Mr. Biden responds to such concerns by pointing to his record of rebuilding roads and bridges, expanding health care, curbing the cost of prescription drugs for Medicare beneficiaries, investing in climate change projects, forgiving student debt and treating veterans exposed to toxic burn pits. His aides argue that voters will still prefer a president who delivers regardless to the divisive and unpopular policies of Mr. Trump’s Republican Party. And Mr. Trump, if he wins the nomination, would be 82 at the end of a second term.

A focus group of swing voters convened after the State of the Union by Sarah Longwell, a Republican pollster and vocal critic of Mr. Trump, found that Mr. Biden still had residual good will among some of those who took a chance on him. The voters who participated, all of whom voted for Mr. Trump in 2016 and switched to Mr. Biden in 2020, used phrases like “family man” and “he cares” to describe the president. They remained viscerally disaffected from Mr. Trump, calling him “demonstrably unfit for office” and “an embarrassment to our country.”

Still, another challenger would pose more of a generational threat. Gov. Ron DeSantis of Florida is 44; Nikki Haley, a former U.N. ambassador, is 51; and former Vice President Mike Pence is 63. “If the Republicans nominate a younger, vigorous person, male or female, who seems up to the job, I think he’s in trouble,” Mr. Ayres said of Mr. Biden.

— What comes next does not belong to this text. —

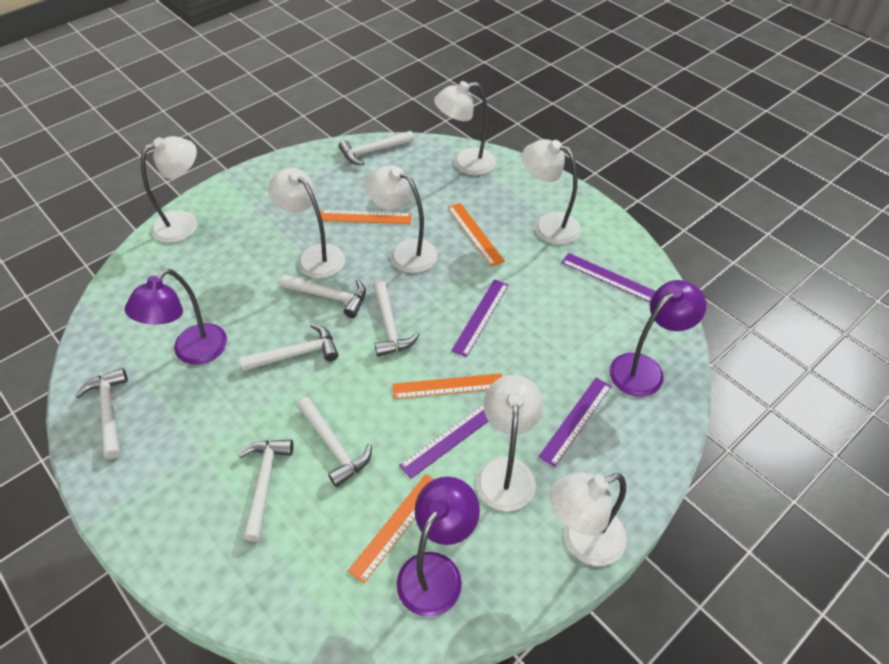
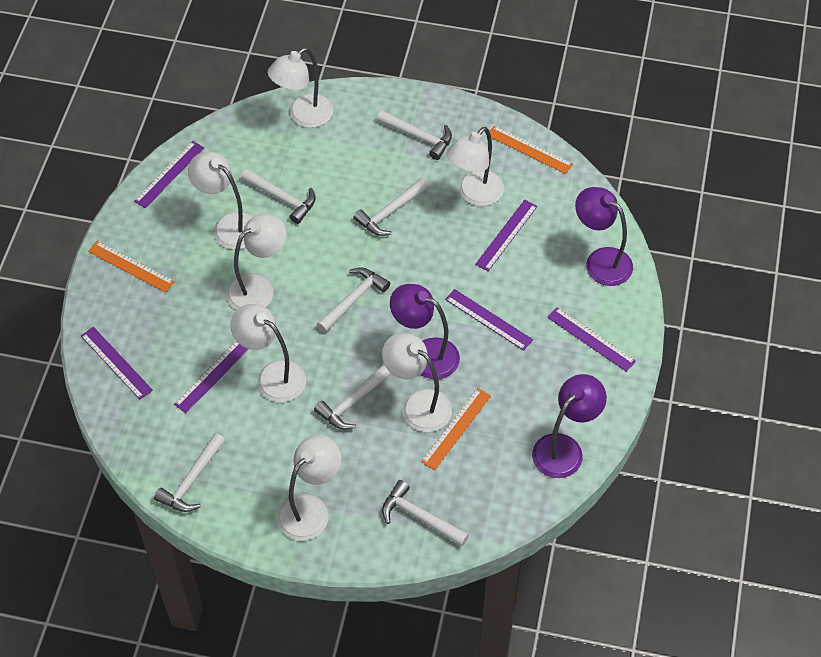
orange ruler: [320,210,412,224] [348,474,434,583] [392,373,502,399] [447,203,505,267] = 4 -> [88,241,175,293] [421,388,491,470] [490,125,573,174] = 3
purple ruler: [399,404,489,479] [451,280,509,357] [538,378,612,467] [561,253,656,302] = 4 -> [81,327,153,400] [134,141,204,208] [174,341,249,413] [445,289,533,350] [475,200,538,271] [547,307,636,372] = 6

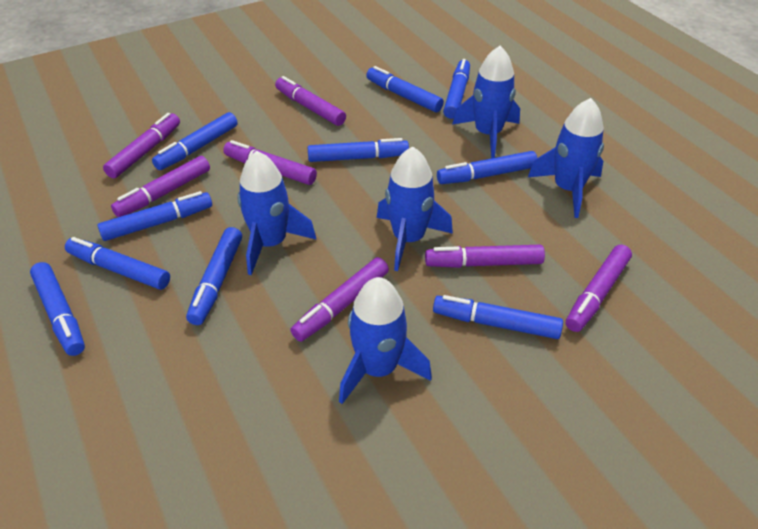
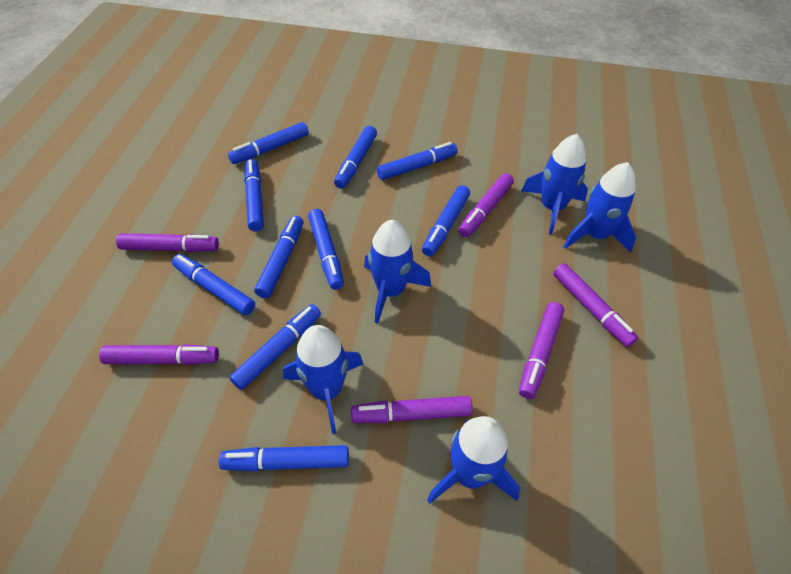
purple marker: [103,113,180,178] [111,156,210,217] [223,140,317,185] [275,76,346,126] [290,257,389,342] [425,245,545,268] [566,245,632,332] = 7 -> [99,344,219,365] [116,233,219,252] [351,396,473,423] [458,173,514,237] [519,302,564,399] [553,263,638,347] = 6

For the moment, with no Republican nominee to debate, Mr. Biden plans to play off House Republicans the way he did at the State of the Union, hoping they will turn off voters while he appears to focus on the country’s priorities.

Senator Chris Coons, a Democratic ally of the president from Delaware, noted how House Republicans devolved into chaos simply trying to pick a new speaker, a process that deadlocked until the 15th ballot, while Mr. Biden appeared recently with politicians from both parties at an Ohio River bridge set to be upgraded as part of the infrastructure package he signed.

“That was a pretty sharp contrast,” Mr. Coons said, “and I think you’re going to see that contrast every week this year.”